2. To avoid sending the same push twice when a send is retried after a timeout, you:
A timeout doesn't tell you whether the send happened. Keying each notification by a dedup id lets the worker recognise and skip a duplicate — the same idempotency pattern as payments.
3. Before dispatching, the notification service must check:
Respecting preferences/opt-outs is both a product and compliance requirement — sending to a channel a user disabled (or after they unsubscribed) is a real failure, independent of system health.
Key takeaways
- Async queue decoupling is non-negotiable for fan-out at scale — the API must respond in <50 ms regardless of recipient count; workers scale independently per channel.
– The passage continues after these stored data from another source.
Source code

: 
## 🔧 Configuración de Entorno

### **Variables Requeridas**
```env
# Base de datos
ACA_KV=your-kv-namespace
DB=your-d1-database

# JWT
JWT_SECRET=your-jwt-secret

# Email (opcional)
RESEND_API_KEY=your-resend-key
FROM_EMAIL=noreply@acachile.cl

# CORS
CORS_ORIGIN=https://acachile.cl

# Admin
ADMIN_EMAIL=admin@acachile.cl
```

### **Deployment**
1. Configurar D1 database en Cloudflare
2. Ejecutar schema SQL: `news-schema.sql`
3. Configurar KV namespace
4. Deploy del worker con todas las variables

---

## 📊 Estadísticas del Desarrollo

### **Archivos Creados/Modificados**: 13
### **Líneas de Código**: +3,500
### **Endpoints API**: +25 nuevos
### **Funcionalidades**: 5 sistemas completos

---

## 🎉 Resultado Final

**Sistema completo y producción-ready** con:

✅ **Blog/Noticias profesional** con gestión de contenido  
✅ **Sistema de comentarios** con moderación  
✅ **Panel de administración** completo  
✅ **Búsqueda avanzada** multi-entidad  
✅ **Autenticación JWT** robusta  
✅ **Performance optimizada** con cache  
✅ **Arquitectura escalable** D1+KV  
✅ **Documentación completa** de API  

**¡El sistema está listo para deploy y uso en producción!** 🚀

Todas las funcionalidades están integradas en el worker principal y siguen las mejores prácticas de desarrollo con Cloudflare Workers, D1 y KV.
- Per-channel provider abstraction insulates the API from provider changes and lets channels fail independently.
- Idempotent send via caller-supplied dedup key is the correct pattern — never rely on server-generated IDs for dedup because retry generates a new ID.
- Enforce preferences at dispatch time, not enqueue time — preference changes after enqueue would otherwise be ignored.
- Per-user rate limits + DLQ complete the pipeline: no user is spammed, and undeliverable messages are preserved for inspection rather than silently dropped.